Touch is one of many who will be heading to Washington, D.C. on Saturday to protest the election.
“By coming in huge numbers, we’ll encourage the American government to continue putting pressure on Cambodia in a diplomatic way and to defy the dictator there,” Touch said.
The CNRP has launched the “Clean Fingers” campaign, which is calling for the boycott of this weekend’s election.
The opposition party says the prime minister, who has been in power for more than 30 years, has been advancing egregious attacks on democracy and human rights in Cambodia, with one goal in mind: to run unopposed in the election and solidify his rule for years to come.

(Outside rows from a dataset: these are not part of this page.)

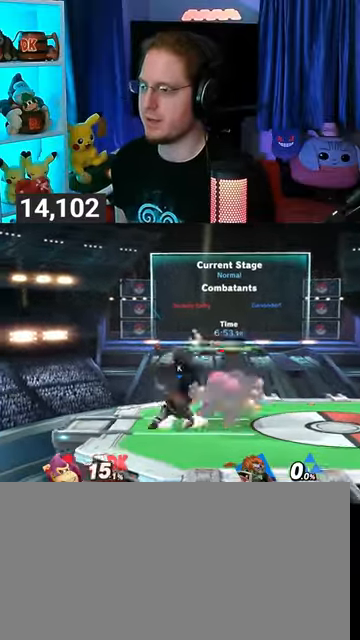
{"buttons": [], "left_stick": "center", "right_stick": "center", "events": [[33, "R1", "down"], [100, "R1", "up"], [400, "A", "down"], [467, "A", "up"]]}
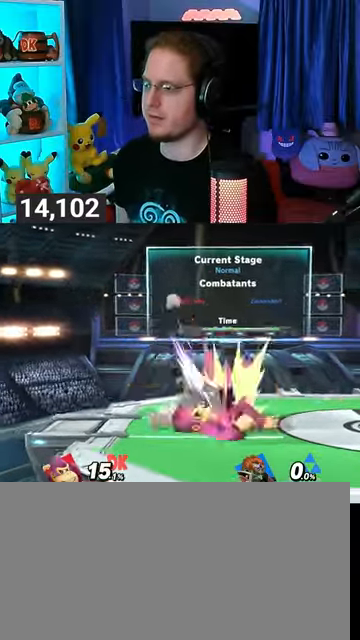
{"buttons": [], "left_stick": "up", "right_stick": "center", "events": [[67, "left_stick", "right"], [300, "left_stick", "up"], [367, "B", "down"], [367, "left_stick", "up-right"], [467, "B", "up"], [467, "left_stick", "up"]]}
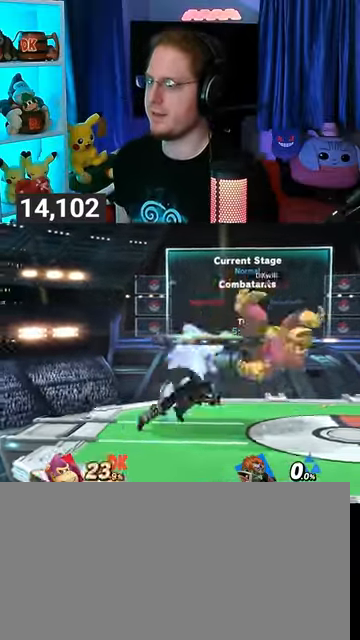
{"buttons": ["B"], "left_stick": "up-right", "right_stick": "center", "events": [[33, "B", "down"], [33, "left_stick", "up-right"], [67, "B", "up"], [100, "left_stick", "up-left"], [133, "B", "down"], [167, "B", "up"], [167, "left_stick", "up-right"], [233, "B", "down"], [267, "B", "up"], [367, "B", "down"], [433, "B", "up"], [467, "B", "down"]]}
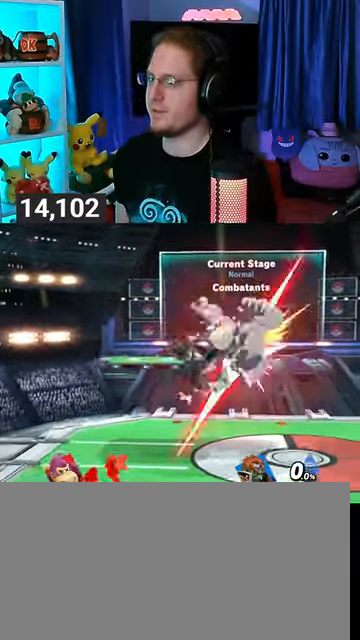
{"buttons": [], "left_stick": "center", "right_stick": "center", "events": [[67, "B", "up"], [167, "left_stick", "up"], [333, "left_stick", "center"], [367, "Y", "down"], [467, "Y", "up"]]}
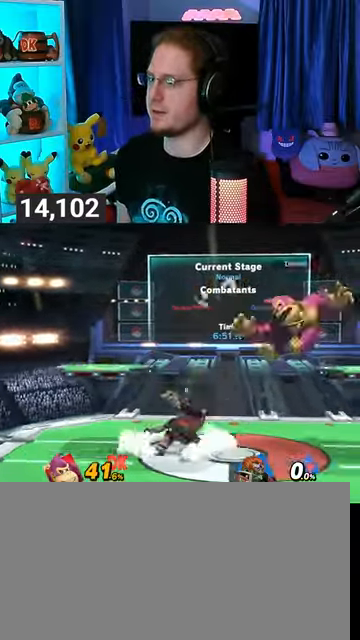
{"buttons": [], "left_stick": "right", "right_stick": "center", "events": [[33, "left_stick", "right"], [133, "Y", "down"], [200, "Y", "up"], [267, "Y", "down"], [333, "Y", "up"], [400, "Y", "down"], [500, "Y", "up"]]}
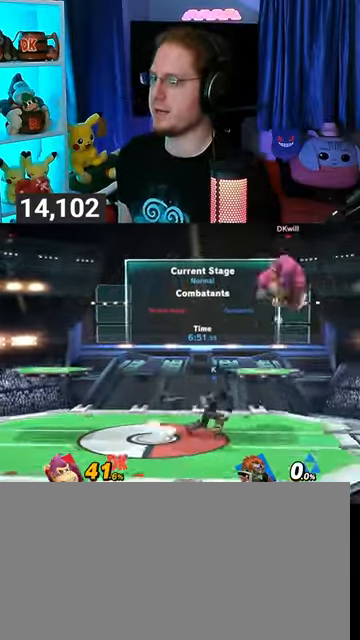
{"buttons": [], "left_stick": "left", "right_stick": "center", "events": [[67, "left_stick", "center"], [133, "left_stick", "down-right"], [167, "B", "down"], [267, "B", "up"], [267, "R1", "down"], [267, "left_stick", "down-left"], [267, "right_stick", "left"], [367, "R1", "up"], [367, "left_stick", "left"], [367, "right_stick", "center"]]}
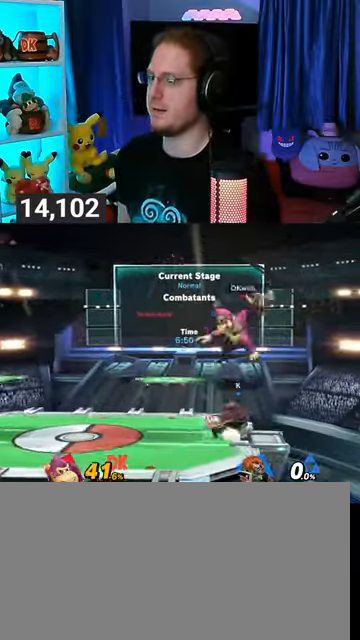
{"buttons": [], "left_stick": "left", "right_stick": "center", "events": [[267, "left_stick", "center"], [333, "left_stick", "left"]]}
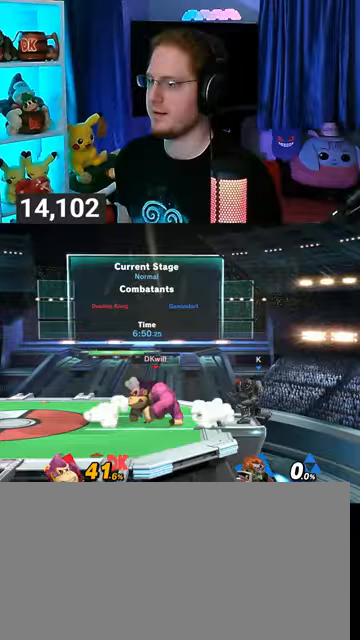
{"buttons": [], "left_stick": "right", "right_stick": "center", "events": [[33, "left_stick", "center"], [167, "left_stick", "left"], [267, "left_stick", "center"], [367, "left_stick", "right"]]}
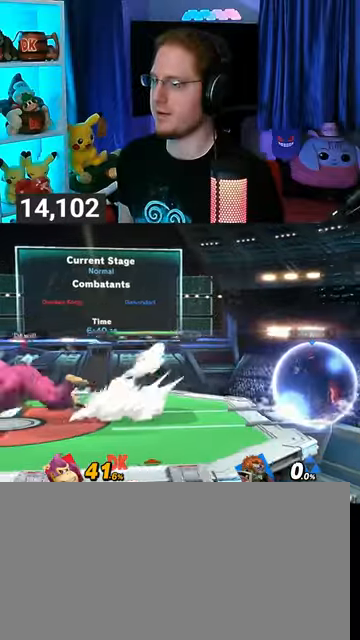
{"buttons": ["A"], "left_stick": "up-left", "right_stick": "center", "events": [[333, "Y", "down"], [400, "A", "down"], [400, "Y", "up"], [500, "left_stick", "up-left"]]}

The name of the “Clean Fingers” campaign references the ink used at ballot stations in Cambodian elections to indicate a person has voted, and the campaign is encouraging Cambodians to post pictures of themselves holding up “clean” fingers on social media to show their solidarity with calls for an election boycott.
“We’re encouraging those in Cambodia to join the boycott,” said Lowell’s Rithy Uong, president of the CNRP of America, who will be protesting in Washington, D.C. this weekend.
“We need to make sure their voices are heard, and that the elections are free,” he added.
Uong said it’s important for lawmakers to hear their protest, and to support their cause.
“We need to bring back real elections,” he added.
Mu Sochua, deputy president of CNRP, left Cambodia last year after the CNRP leader was jailed.
Speaking from Portugal last week, she stressed it’s important for Cambodians to not vote this weekend.
“People should call their relatives and relay them the message to join the boycott,” Sochua said. “This is a sham election.”